SD: Some guys have multi colored dicks. I heard of mayo for that, nipple enlargement.

LS: Great name! Knock Knock. Who’s there? DETECTIVE DICK TORTURE SUCKER.

 

SD: It was on love phones though and it was like dr. Ruth it was some bitch calling in.

LS: I seen multi colored dicks in porn over the years and what the fuck is up with that shit?!

SD: My sister and I used to listen to that to learn about sex cuz its not like we were taught much in school.

LS: Alopecia of the Penis???

SD: Idk this Italian kid was friends with it was like half brown and half albino LOL.

LS: School was “Don’t touch each others crotches or you’ll get pregnant and contract every STD known to man.” How does that combo work exactly? Brown Vs. Albino in the War of the Weiner?!

Sd: Idk I didn’t sample the products just seen at nude beach. I was very proud of my body and blood of CHrist with a penis and xmas tree earlier.

LS: LMFAO! Brilliant!

SD: I think I’m gonna make a Twitter that uses only emojis if I get so bored after my game time runs out.

LS: I’m going to save this shit and consider posting it tomorrow.

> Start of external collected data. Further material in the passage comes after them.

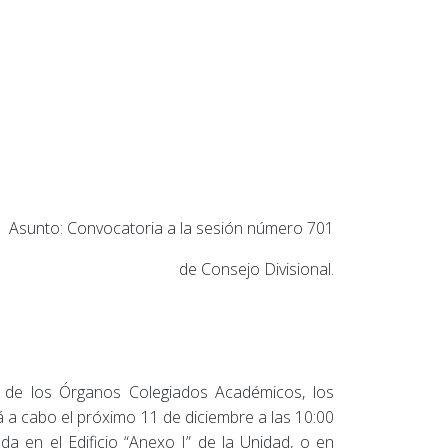
Asunto: Convocatoria a la sesión número 701
de Consejo Divisional.
 de los Órganos Colegiados Académicos, los
á a cabo el próximo 11 de diciembre a las 10:00
da en el Edificio “Anexo I” de la Unidad, o en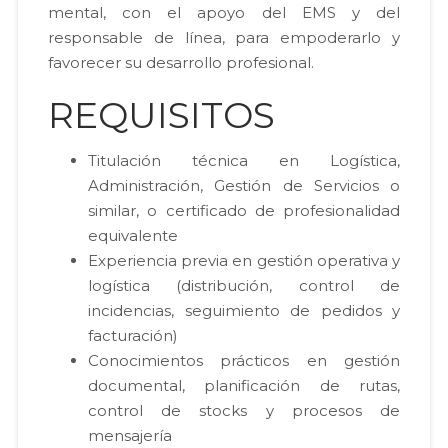
mental, con el apoyo del EMS y del
responsable de línea, para empoderarlo y
favorecer su desarrollo profesional.
REQUISITOS
Titulación técnica en Logística,
Administración, Gestión de Servicios o
similar, o certificado de profesionalidad
equivalente
Experiencia previa en gestión operativa y
logística (distribución, control de
incidencias, seguimiento de pedidos y
facturación)
Conocimientos prácticos en gestión
documental, planificación de rutas,
control de stocks y procesos de
mensajería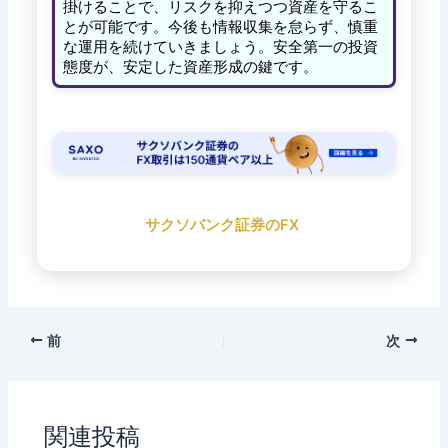
掛けることで、リスクを抑えつつ資産を守るこ
とが可能です。今後も情報収集を怠らず、慎重
な運用を続けていきましょう。安全第一の投資
態度が、安定した資産形成の鍵です。
サクソバンク証券のFX
前
次
関連投稿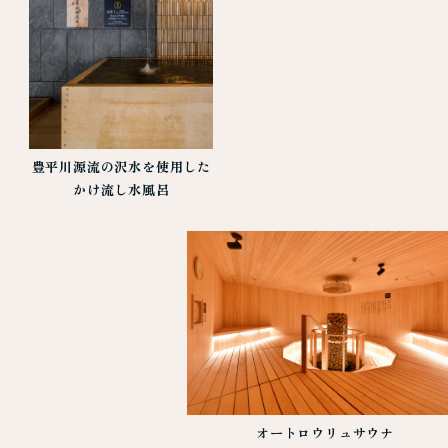
豊平川源流の沢水を使用した
かけ流し水風呂
オートロウリュサウナ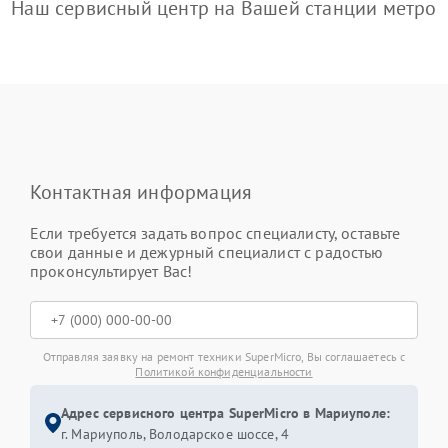
Наш сервисный центр на Вашей станции метро
Контактная информация
Если требуется задать вопрос специалисту, оставьте
свои данные и дежурный специалист с радостью
проконсультирует Вас!
Отправляя заявку на ремонт техники SuperMicro, Вы соглашаетесь с
Политикой конфиденциальности
Адрес сервисного центра SuperMicro в Мариуполе:
г. Мариуполь, Володарское шоссе, 4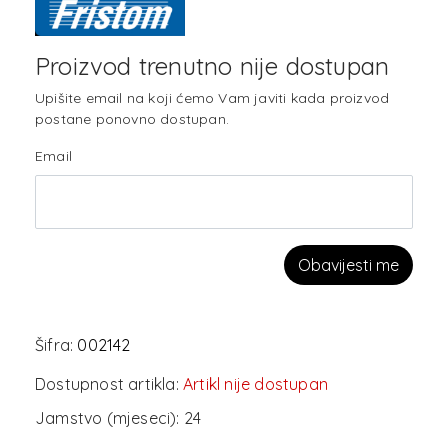
Proizvod trenutno nije dostupan
Upišite email na koji ćemo Vam javiti kada proizvod
postane ponovno dostupan.
Email
Obavijesti me
Šifra:
002142
Dostupnost artikla:
Artikl nije dostupan
Jamstvo (mjeseci):
24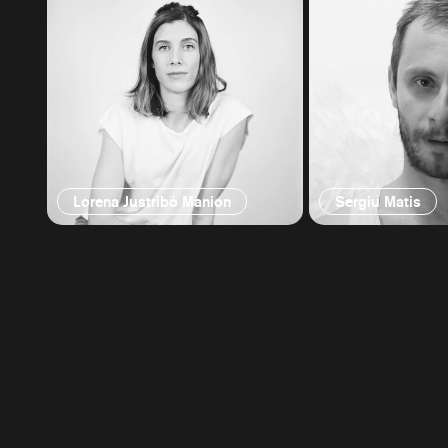
Lorena Justribó Manion
Sergiu Matis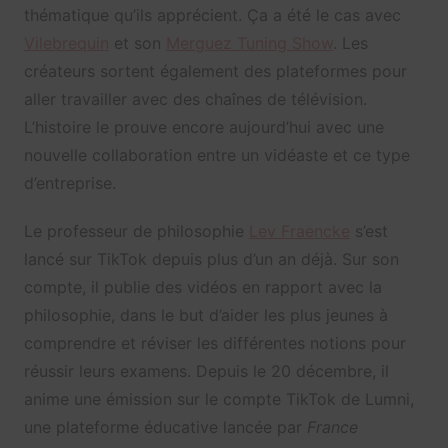
thématique qu’ils apprécient. Ça a été le cas avec
Vilebrequin
et son
Merguez Tuning Show
. Les
créateurs sortent également des plateformes pour
aller travailler avec des chaînes de télévision.
L’histoire le prouve encore aujourd’hui avec une
nouvelle collaboration entre un vidéaste et ce type
d’entreprise.
Le professeur de philosophie
Lev Fraencke
s’est
lancé sur TikTok depuis plus d’un an déjà. Sur son
compte, il publie des vidéos en rapport avec la
philosophie, dans le but d’aider les plus jeunes à
comprendre et réviser les différentes notions pour
réussir leurs examens. Depuis le 20 décembre, il
anime une émission sur le compte TikTok de Lumni,
une plateforme éducative lancée par
France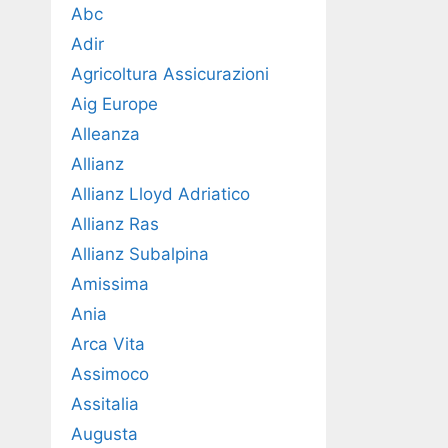
Abc
Adir
Agricoltura Assicurazioni
Aig Europe
Alleanza
Allianz
Allianz Lloyd Adriatico
Allianz Ras
Allianz Subalpina
Amissima
Ania
Arca Vita
Assimoco
Assitalia
Augusta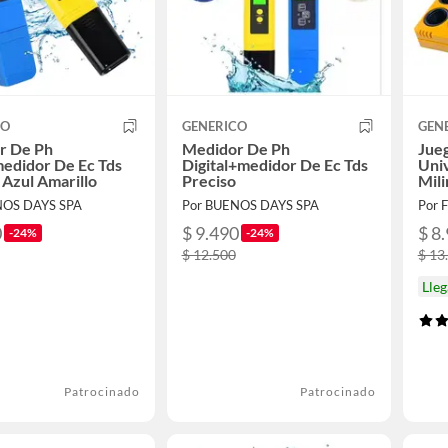
CO
GENERICO
GEN
r De Ph
Medidor De Ph
Jueg
medidor De Ec Tds
Digital+medidor De Ec Tds
Univ
 Azul Amarillo
Preciso
Mil
NOS DAYS SPA
Por BUENOS DAYS SPA
Por 
0
$ 9.490
$ 8
-24%
-24%
$ 12.500
$ 13
Lle
Patrocinado
Patrocinado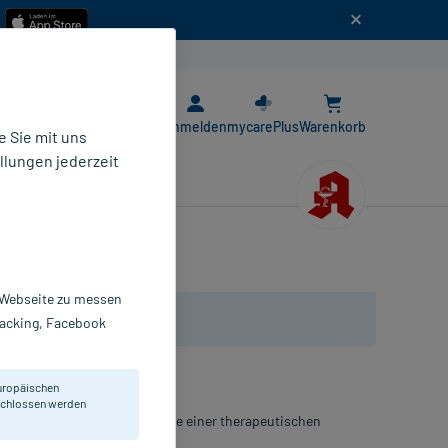
n
E-Rezept App
Anmelden
mycarePlus
Warenkorb
 Sie mit uns
llungen jederzeit
r Webseite zu messen
Tracking, Facebook
uropäischen
eschlossen werden
neimittel, daher ohne Angabe einer therapeutischen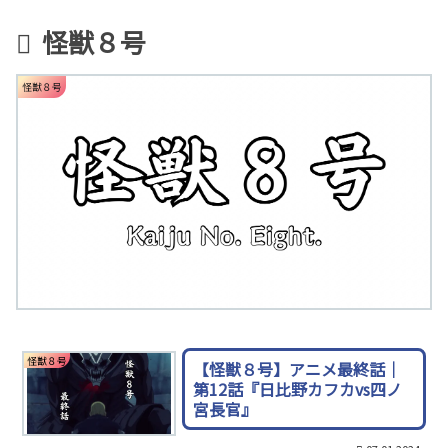
怪獣８号
怪獣８号
怪獣８号
【怪獣８号】アニメ最終話｜
第12話『日比野カフカvs四ノ
宮長官』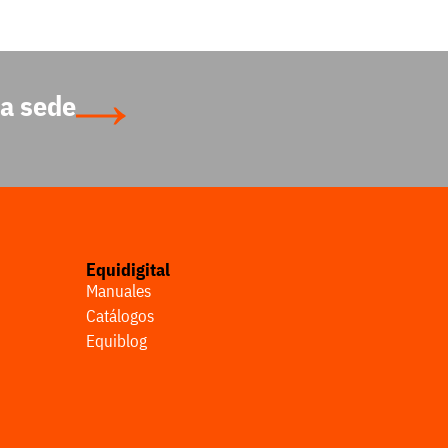
a sede
Equidigital
Manuales
Catálogos
Equiblog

Not a shabby idea with time run out.

SD: No problem with me. As long as I don’t have to eat them mango hoagies I’m fresh.

LS: WAWA of the Damned, Hell’s Hoagies, Satan’s Sandwich, Demonic Deli Delights, Night of the Living Dead WAWA, Texas Chainsaw WAWA!!!!

SD: I’m gonna make a hoagie with prune spread for my enemies. Accept I’m gonna forget to buy the prunes and just spread my baker chocolate shit on them.

LS: Shit Sandwich! Enemies EAT SHIT! Rectal Revenge! Anal Apocalypse! Sphincter Slaughterama! Reconstructed Asshole 8?! It is what it is.

SD: The All Anal shopping network specializing in dildoes, laxatives, and small rodents.

LS: So if your a cannibal being told to eat a dick isn’t a bad thing? ASN Channel 976.

END TEXT TRANSMISSION.

This post is indicative of f-yourblog switching its format. We are going to be ourselves without pulling punches, biting tongues, beating around the bush or sugar coating shit.

We are by nature Obscene, Insane, offensive, insulting, Brutally Honest, In your face and up your ass, but most of all We don’t care about rules, limitations, regulations or codes of conduct, We embrace Anarchy not Assholes.

Thanks for The Read and Hope You Have the Balls To Come back.